Leetcode #641: Design Circular Deque
In this guide, we solve Leetcode #641 Design Circular Deque in Python and focus on the core idea that makes the solution efficient.
You will see the intuition, the step-by-step method, and a clean Python implementation you can use in interviews.

Problem Statement
Design your implementation of the circular double-ended queue (deque). Implement the MyCircularDeque class: MyCircularDeque(int k) Initializes the deque with a maximum size of k.
Quick Facts
- Difficulty: Medium
- Premium: No
- Tags: Design, Queue, Array, Linked List
Intuition
We need level-order exploration or shortest-step expansion, which maps directly to a queue.
BFS guarantees the first time you reach a node is the shortest in unweighted graphs.
Approach
Initialize the queue with starting nodes and expand outward layer by layer.
Track visited nodes to avoid cycles and redundant work.
Steps:
- Initialize a queue with start nodes.
- Pop, process, and enqueue neighbors.
- Track visited nodes.
Example
Input
["MyCircularDeque", "insertLast", "insertLast", "insertFront", "insertFront", "getRear", "isFull", "deleteLast", "insertFront", "getFront"]
[[3], [1], [2], [3], [4], [], [], [], [4], []]
Output
[null, true, true, true, false, 2, true, true, true, 4]
Explanation
MyCircularDeque myCircularDeque = new MyCircularDeque(3);
myCircularDeque.insertLast(1); // return True
myCircularDeque.insertLast(2); // return True
myCircularDeque.insertFront(3); // return True
myCircularDeque.insertFront(4); // return False, the queue is full.

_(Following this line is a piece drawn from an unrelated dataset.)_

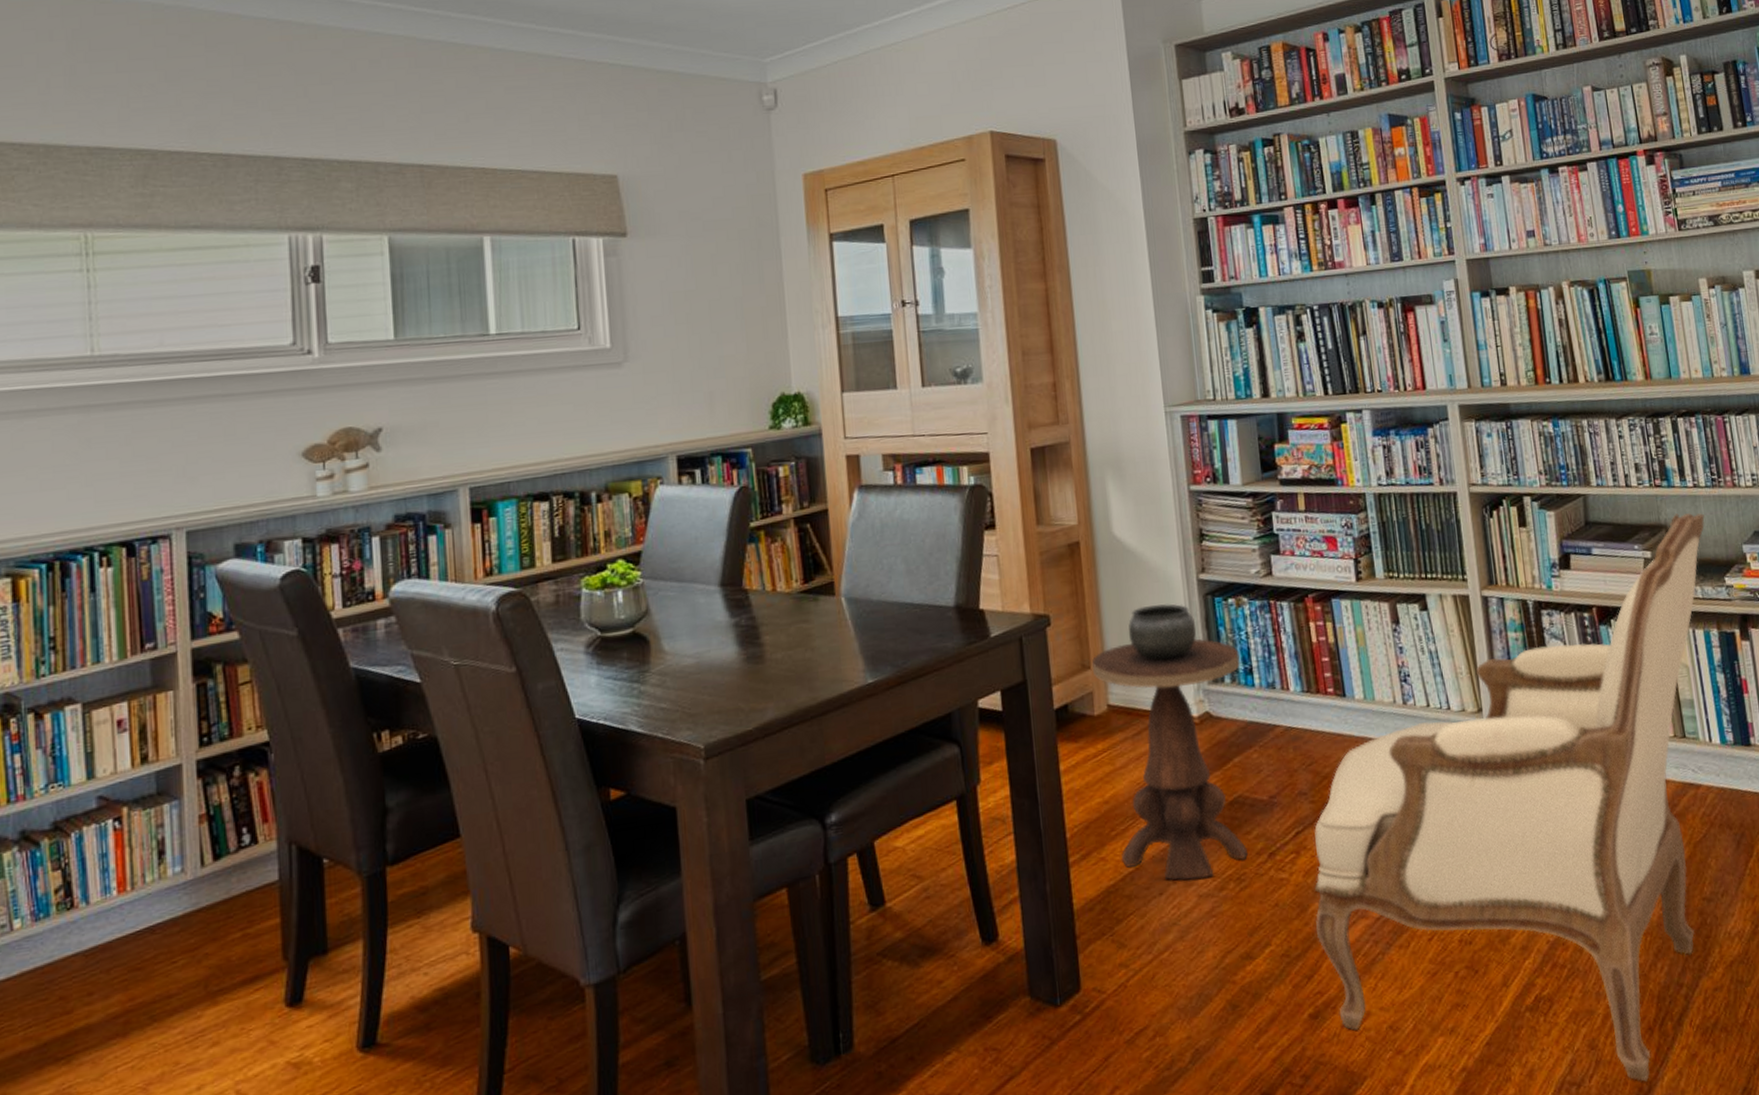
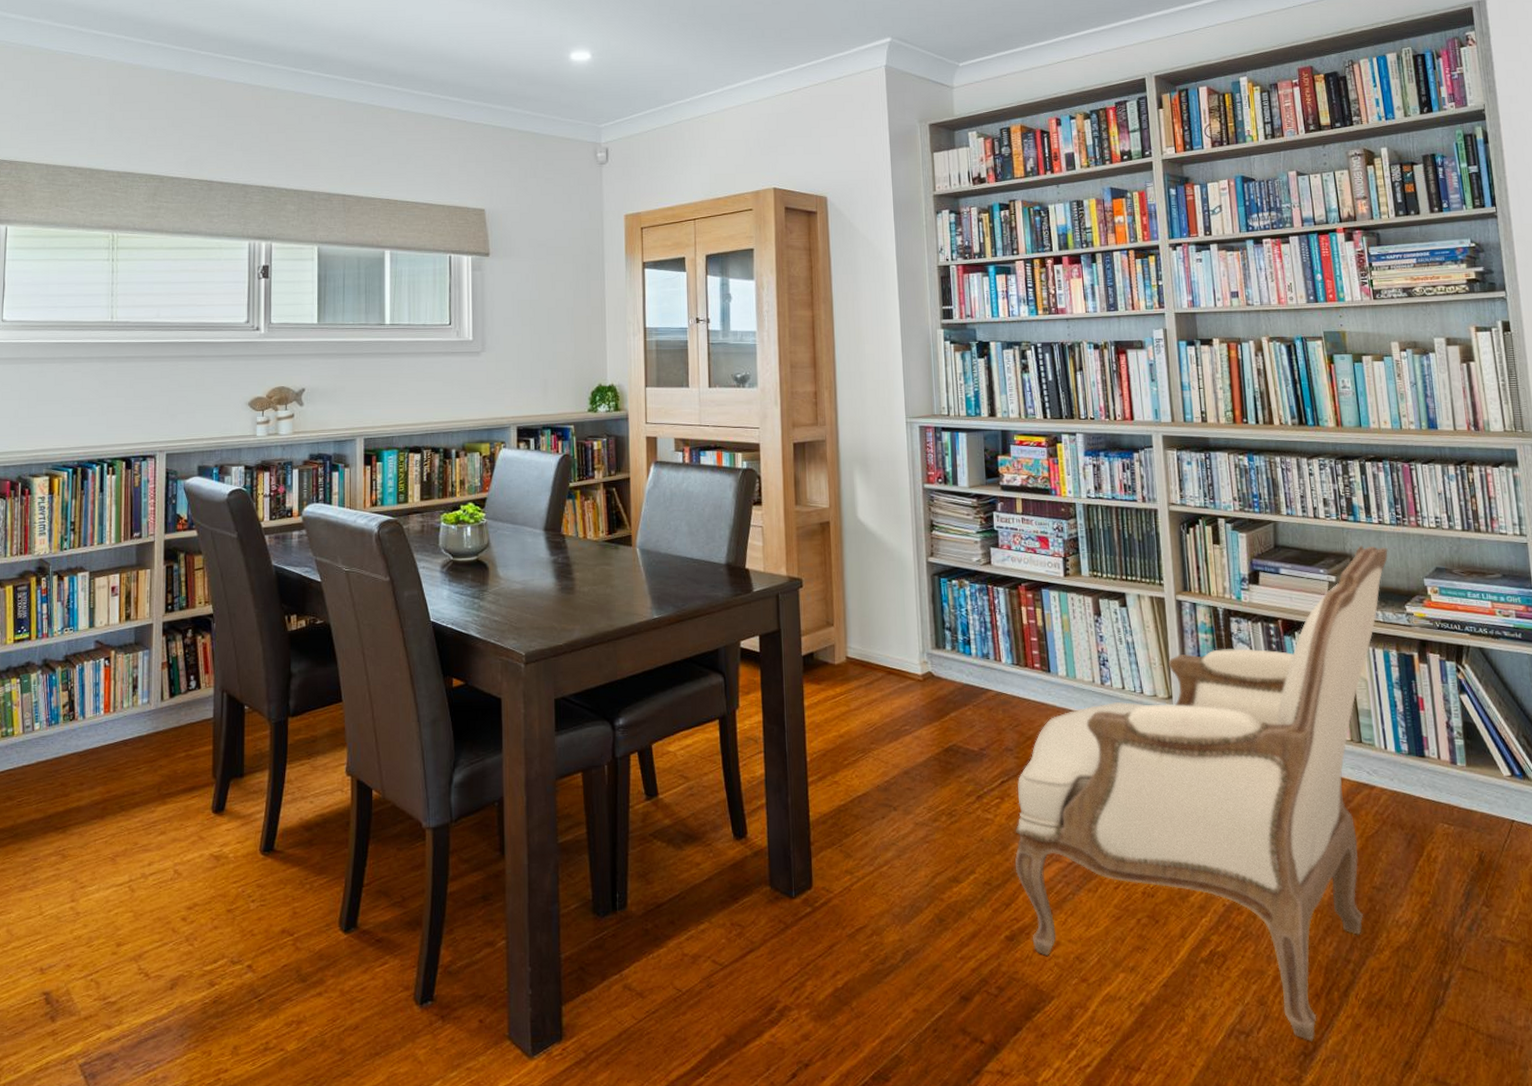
side table: present [1091,603,1249,880] -> none [834,579,960,810]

myCircularDeque.getRear(); // return 2
myCircularDeque.isFull(); // return True
myCircularDeque.deleteLast(); // return True
myCircularDeque.insertFront(4); // return True
myCircularDeque.getFront(); // return 4
Python Solution
class MyCircularDeque:
def __init__(self, k: int):
self.k = k + 1
self.data = [0] * self.k
self.front = 0
self.rear = 0
def insertFront(self, value: int) -> bool:
if self.isFull():
return False
self.front = (self.front - 1) % self.k
self.data[self.front] = value
return True
def insertLast(self, value: int) -> bool:
if self.isFull():
return False
self.data[self.rear] = value
self.rear = (self.rear + 1) % self.k
return True
def deleteFront(self) -> bool:
if self.isEmpty():
return False
self.front = (self.front + 1) % self.k
return True
def deleteLast(self) -> bool:
if self.isEmpty():
return False
self.rear = (self.rear - 1) % self.k
return True
def getFront(self) -> int:
return -1 if self.isEmpty() else self.data[self.front]
def getRear(self) -> int:
return -1 if self.isEmpty() else self.data[(self.rear - 1) % self.k]

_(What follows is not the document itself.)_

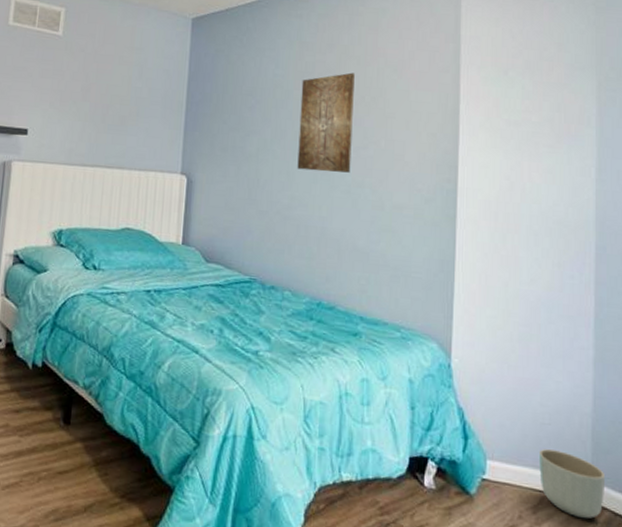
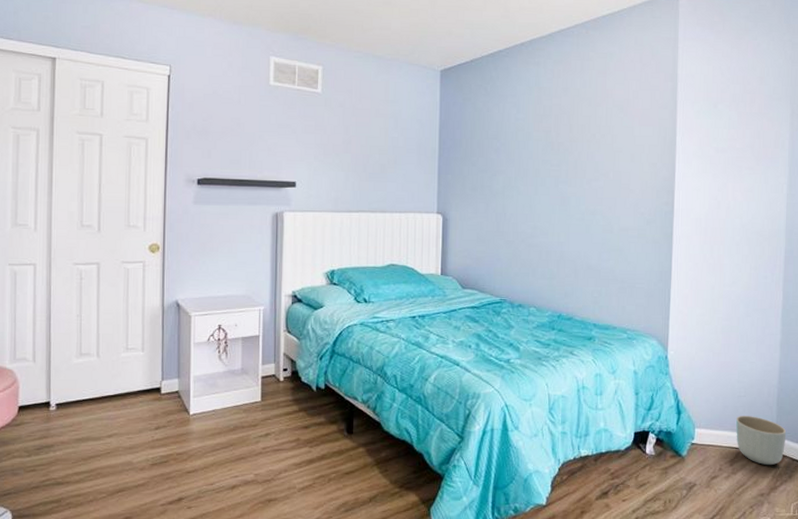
wall art: present [297,72,355,173] -> none [538,113,587,203]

def isEmpty(self) -> bool:
return self.front == self.rear
def isFull(self) -> bool:
return (self.rear + 1) % self.k == self.front
Complexity
The time complexity is O(V+E). The space complexity is O(V).
Edge Cases and Pitfalls
Watch for boundary values, empty inputs, and duplicate values where applicable. If the problem involves ordering or constraints, confirm the invariant is preserved at every step.
Summary
This Python solution focuses on the essential structure of the problem and keeps the implementation interview-friendly while meeting the constraints.